Mit einem epischen und düsteren Intro nähert sich die Britpop-Legende Suede vorsichtig ihrem ersten Track "As One", in dem Brett Anderson fast wie ein Musical-Sänger klingt. Ganz so pseudo-dramatisch bleibt es dann zum Glück nicht, denn das mittlerweile achte Album "The Blue Hour" ist inhaltlich ein ziemlich intensives Album zum Thema Nacht, Angst und Albträumen geworden.
Musikalisch und gesanglich bewegen sich die Songs auf anstrengend gravitätischen Pfaden, es werden tonnenschwere Melodien in epischer Breite ausgebreitet, so dass es zuweilen schwülstig wie bei Queen wird ("Beyond The Outskirts"), zuweilen getragen wie in einem Folkhorrorfilm-Score ("Chalk Circles") oder gar pastoral wie in "Roadkill", in dem Anderson todernst im Scott-Walker-Stil deklamiert, "Today I Found A Dead Bird".
Video: Life Is Golden
Produzent Alan Moulder (Nine Inch Nails, The Killers, The Cure) verfeinert das Werk zudem mit Spoken-World-Einlagen und Field-Recordings, so dass das ambitionierte Konzeptalbum zum Thema "Blaue Stunde" mehr Schattierungen bekommt. In der Literatur fand dieser Topos vor allem im Bezug zur Melancholie Verwendung.
Doch melancholisch betrachten Suede diese Zeit nicht, in der man zur Nachdenklichkeit und Retrospektive neigt.
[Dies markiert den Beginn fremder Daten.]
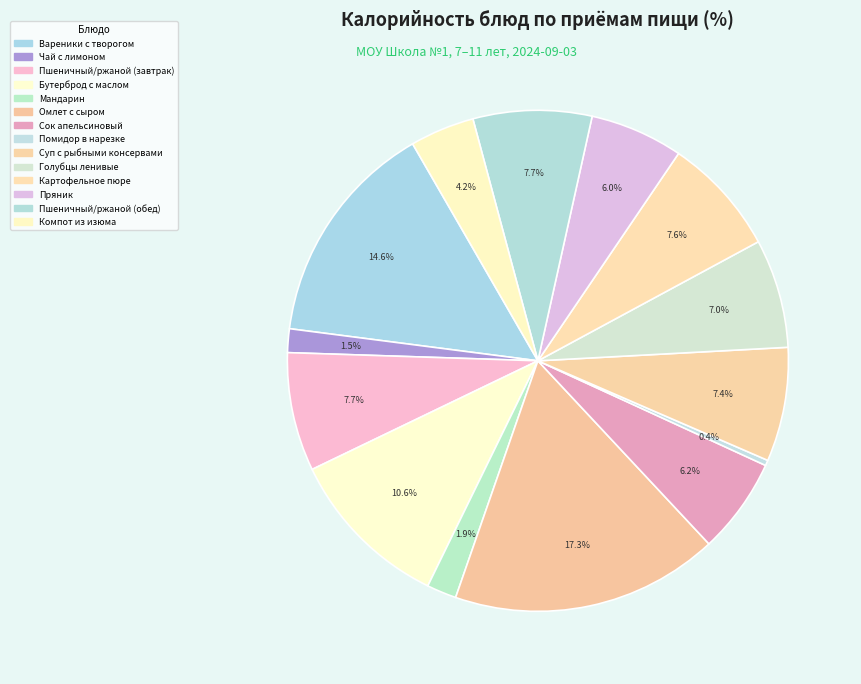

How many segments does this pie chart have?

14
Ihre "Blue Hour" ist verstörend und verwirrend: Es geht um die Ängste und Traumata der Kindheit, es geht um bewusst unangenehme Themen und trotz der ersten Single namens "Life Is Golden" ist hier nichts mehr golden oder gar Glam.
Keine Frage, dieses Suede-Album ist fordernd in seinem ehrgeizigen Anspruch und zugleich faszinierend in seinem Mut, das Drama in allen finsteren Ecken auszuleuchten – manchmal eben zu grell.